A remote music resounded in his ears, and cloying perfumes were about him. Turning, he saw that the walls of this strange room were of iridescent lacquer, worked with bulls and apes and parrots in raised gold: black curtains screened the doors: and the bare floor was of smooth seagreen onyx. A woman stood there, who did not speak, but only waited. At length he knew what terror was, for terror possessed him utterly; and yet he was elated.
“You have come, then, at last. …”
“To you at last I have come as I come to all men,” she answered, “in my good hour.” And Ettarre’s hands, gleaming and half-hidden with jewels, reached toward his hands, so gladly raised to hers; and the universe seemed to fold about him, just as a hand closes.
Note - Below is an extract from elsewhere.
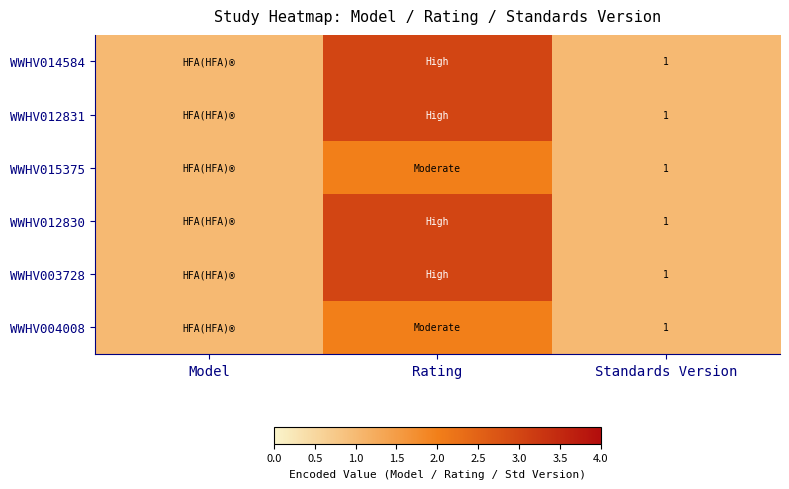

True or false: WWHV012831 has a value of 3 at Rating.

True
Was it as death she came to him in this dream?—as death made manifest as man’s liberation from much vain toil? Kennaston, at least, preferred to think his dreams were not degenerating into such hackneyed crude misleading allegories. Or perhaps it was as ghost of the dead woman he had loved she came, now that he was age-stricken and nearing death, for in this one dream alone he had seemed to be an old man.
Kennaston could not ever be sure; the broken dream remained an enigma; but he got sweet terror and happiness of the dream, for all that, tasting his moment of inexplicable poignant emotion: and therewith he was content.